▶ EXTRACT TO READ
= = = =

Man I miss the meteor storm icon. Can we bring this stuff back please?

[–] [email protected] 7 points 8 months ago

The information superhighway. What a wild time.

[–] [email protected] 5 points 8 months ago (1 children)

4 floppy disks: 1.44 MB x 4 = 5.76 MB for 2 versions of a web browser
This image: 12.7 MB

This post neatly replicated the one-line-at-time loading of a pic from back then, though!

[–] [email protected] 3 points 8 months ago

omg the image is that big?! LOL I thought it was compressed it better because it changed it to a png for the site. I will keep that in mind next time

[–] Jimmyeatsausage 4 points 8 months ago (1 children)

Why are those SD cards so big?

Kidding...I'm 40.

[–] [email protected] 2 points 8 months ago

Daddy, why are there four save icons?

[–] [email protected] 3 points 8 months ago (1 children)

Is a jem a gem wearing jeans?

[–] CoggyMcFee 2 points 8 months ago

This is truly outrageous. Truly, truly, truly outrageous.

[–] [email protected] 2 points 8 months ago
[–] [email protected] 1 points 8 months ago (2 children)

I still remember installing Win95 via diskettes.

[–] [email protected] 4 points 8 months ago

I did 1-800 support for Windows 95 and 98. The 98 had floppy installs but you had to special order it. The Windows 95 floppys were notorious for one bad disk. I sent so many single floppies out, it was embarrassing.

[–] [email protected] 1 points 8 months ago (1 children)

= = = =

▶ WHAT TO WORK ON
Copy out the stretch of the forum thread from "[–] [email protected] 5" through "cards so big?", swapping "image" for "picture".

= = = =

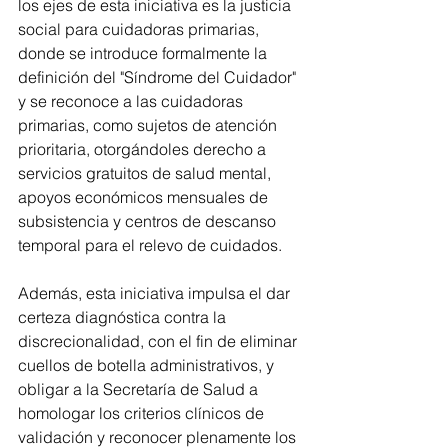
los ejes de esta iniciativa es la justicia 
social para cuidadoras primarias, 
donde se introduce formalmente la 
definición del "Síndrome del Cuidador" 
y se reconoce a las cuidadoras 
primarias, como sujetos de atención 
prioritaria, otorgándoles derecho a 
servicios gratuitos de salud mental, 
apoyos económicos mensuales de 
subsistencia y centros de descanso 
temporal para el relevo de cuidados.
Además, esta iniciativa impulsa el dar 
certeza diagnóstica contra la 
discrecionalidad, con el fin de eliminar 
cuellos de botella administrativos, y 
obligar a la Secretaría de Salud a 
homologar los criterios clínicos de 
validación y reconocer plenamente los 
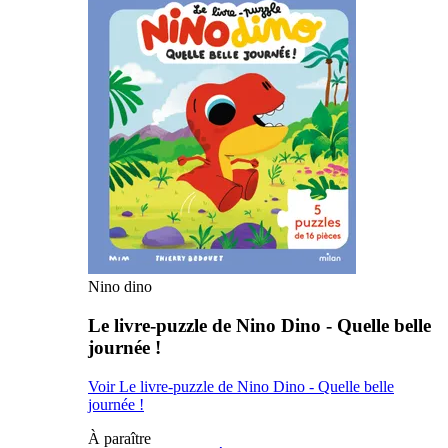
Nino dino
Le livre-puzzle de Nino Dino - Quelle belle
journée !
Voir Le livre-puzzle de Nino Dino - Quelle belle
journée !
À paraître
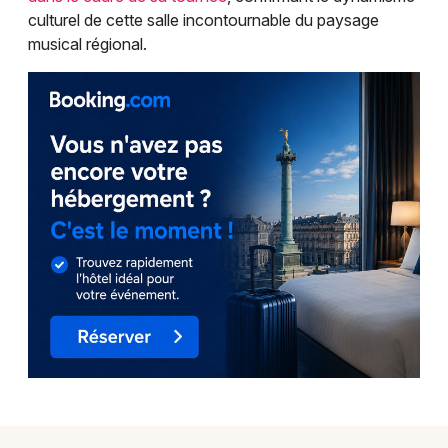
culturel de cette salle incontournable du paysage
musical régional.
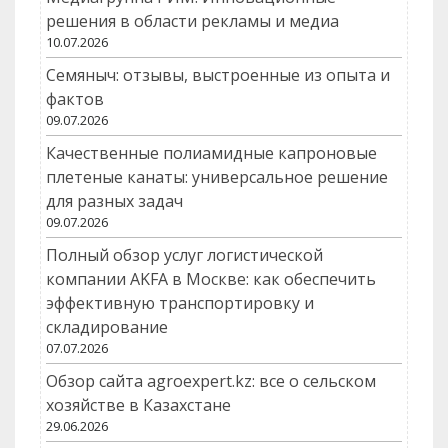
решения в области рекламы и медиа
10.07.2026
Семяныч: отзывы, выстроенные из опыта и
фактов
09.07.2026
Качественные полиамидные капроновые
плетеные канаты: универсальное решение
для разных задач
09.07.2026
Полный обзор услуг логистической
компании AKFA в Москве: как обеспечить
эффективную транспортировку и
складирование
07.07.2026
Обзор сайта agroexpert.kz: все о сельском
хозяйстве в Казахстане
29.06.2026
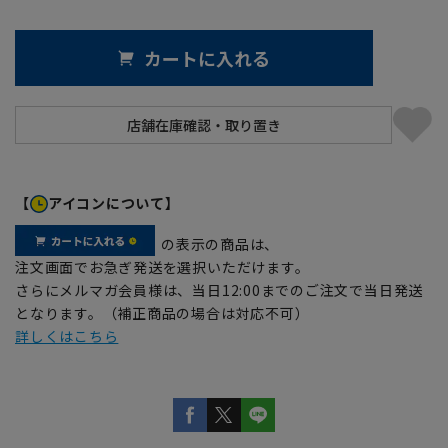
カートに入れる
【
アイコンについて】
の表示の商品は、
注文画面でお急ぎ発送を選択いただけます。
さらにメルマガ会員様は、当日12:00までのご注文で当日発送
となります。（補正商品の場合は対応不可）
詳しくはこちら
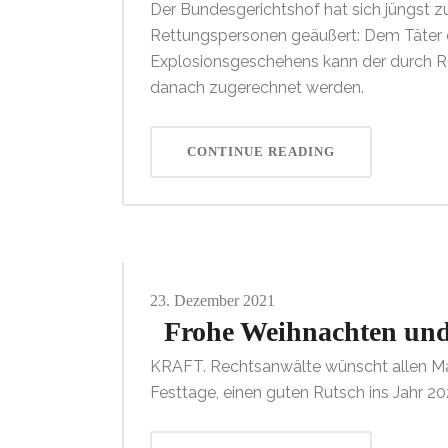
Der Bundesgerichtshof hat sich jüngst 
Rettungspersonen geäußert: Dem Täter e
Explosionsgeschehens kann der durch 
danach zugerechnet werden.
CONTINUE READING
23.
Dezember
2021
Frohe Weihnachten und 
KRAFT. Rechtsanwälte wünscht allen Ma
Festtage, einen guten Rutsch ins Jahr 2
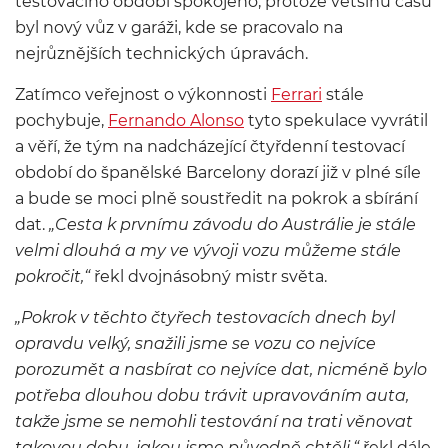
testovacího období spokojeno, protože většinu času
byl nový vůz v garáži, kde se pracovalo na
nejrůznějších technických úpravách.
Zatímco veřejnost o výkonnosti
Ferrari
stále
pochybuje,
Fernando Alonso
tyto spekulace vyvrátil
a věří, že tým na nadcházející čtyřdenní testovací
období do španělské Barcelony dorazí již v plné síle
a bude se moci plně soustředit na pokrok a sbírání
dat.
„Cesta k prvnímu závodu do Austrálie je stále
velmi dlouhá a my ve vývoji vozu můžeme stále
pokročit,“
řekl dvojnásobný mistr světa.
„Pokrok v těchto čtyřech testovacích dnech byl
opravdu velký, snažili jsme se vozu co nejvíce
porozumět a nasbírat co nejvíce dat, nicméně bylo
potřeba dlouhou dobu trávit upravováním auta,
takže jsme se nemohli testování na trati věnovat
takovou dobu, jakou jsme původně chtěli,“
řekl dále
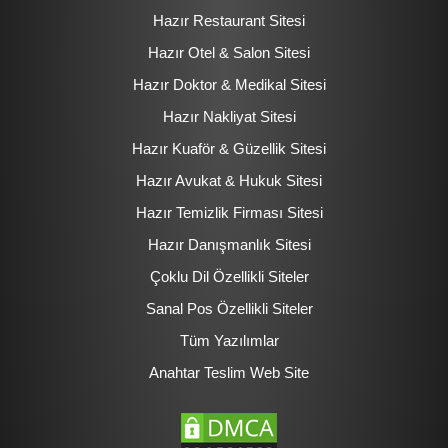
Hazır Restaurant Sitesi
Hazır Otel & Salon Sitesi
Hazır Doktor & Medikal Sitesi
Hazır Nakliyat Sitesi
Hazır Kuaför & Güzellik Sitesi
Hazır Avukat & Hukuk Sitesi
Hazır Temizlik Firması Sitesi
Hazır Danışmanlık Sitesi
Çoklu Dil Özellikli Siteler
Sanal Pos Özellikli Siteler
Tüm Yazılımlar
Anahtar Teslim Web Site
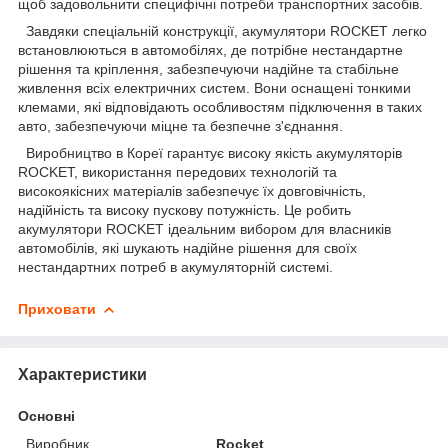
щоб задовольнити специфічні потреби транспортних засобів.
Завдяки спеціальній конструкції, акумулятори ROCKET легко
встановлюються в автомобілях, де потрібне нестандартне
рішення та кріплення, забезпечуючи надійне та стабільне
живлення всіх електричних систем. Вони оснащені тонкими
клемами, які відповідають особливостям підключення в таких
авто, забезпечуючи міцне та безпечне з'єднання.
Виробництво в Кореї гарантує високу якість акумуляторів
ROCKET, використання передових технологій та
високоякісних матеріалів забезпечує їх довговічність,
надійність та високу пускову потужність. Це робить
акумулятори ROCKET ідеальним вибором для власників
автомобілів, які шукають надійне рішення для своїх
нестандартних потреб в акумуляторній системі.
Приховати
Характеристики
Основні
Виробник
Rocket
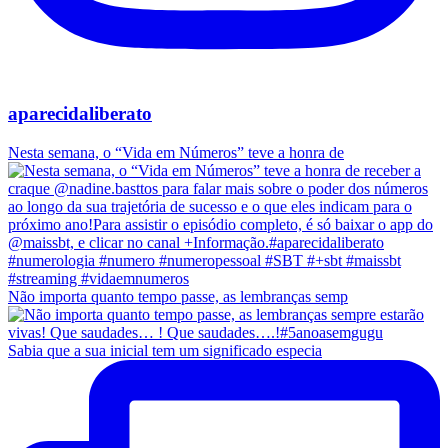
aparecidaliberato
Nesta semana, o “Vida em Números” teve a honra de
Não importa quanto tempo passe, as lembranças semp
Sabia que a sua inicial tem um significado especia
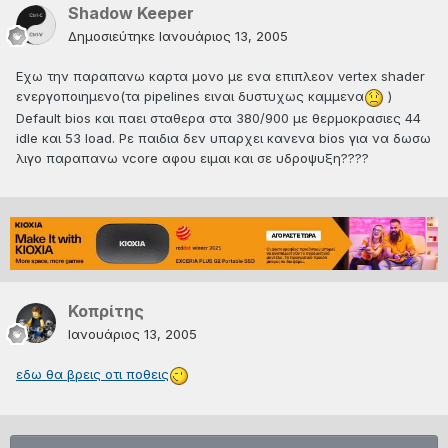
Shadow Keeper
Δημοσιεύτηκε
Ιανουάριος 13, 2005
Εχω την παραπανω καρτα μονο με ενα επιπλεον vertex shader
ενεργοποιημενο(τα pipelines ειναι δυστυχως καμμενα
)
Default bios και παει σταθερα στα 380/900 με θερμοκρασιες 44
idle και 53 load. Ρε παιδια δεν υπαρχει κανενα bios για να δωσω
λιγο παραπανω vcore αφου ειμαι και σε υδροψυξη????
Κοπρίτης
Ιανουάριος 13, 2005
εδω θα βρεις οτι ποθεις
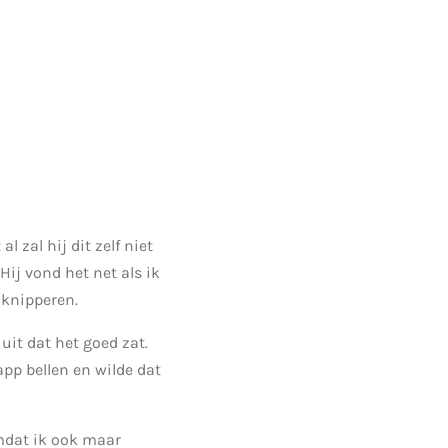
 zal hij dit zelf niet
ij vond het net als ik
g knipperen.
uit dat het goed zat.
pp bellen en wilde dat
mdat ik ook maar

= = = =

▶ SOLUTION
[–] [email protected] 5 points 8 months ago (1 children)

4 floppy disks: 1.44 MB x 4 = 5.76 MB for 2 versions of a web browser
This picture: 12.7 MB

This post neatly replicated the one-line-at-time loading of a pic from back then, though!

[–] [email protected] 3 points 8 months ago

omg the picture is that big?! LOL I thought it was compressed it better because it changed it to a png for the site. I will keep that in mind next time

[–] Jimmyeatsausage 4 points 8 months ago (1 children)

Why are those SD cards so big?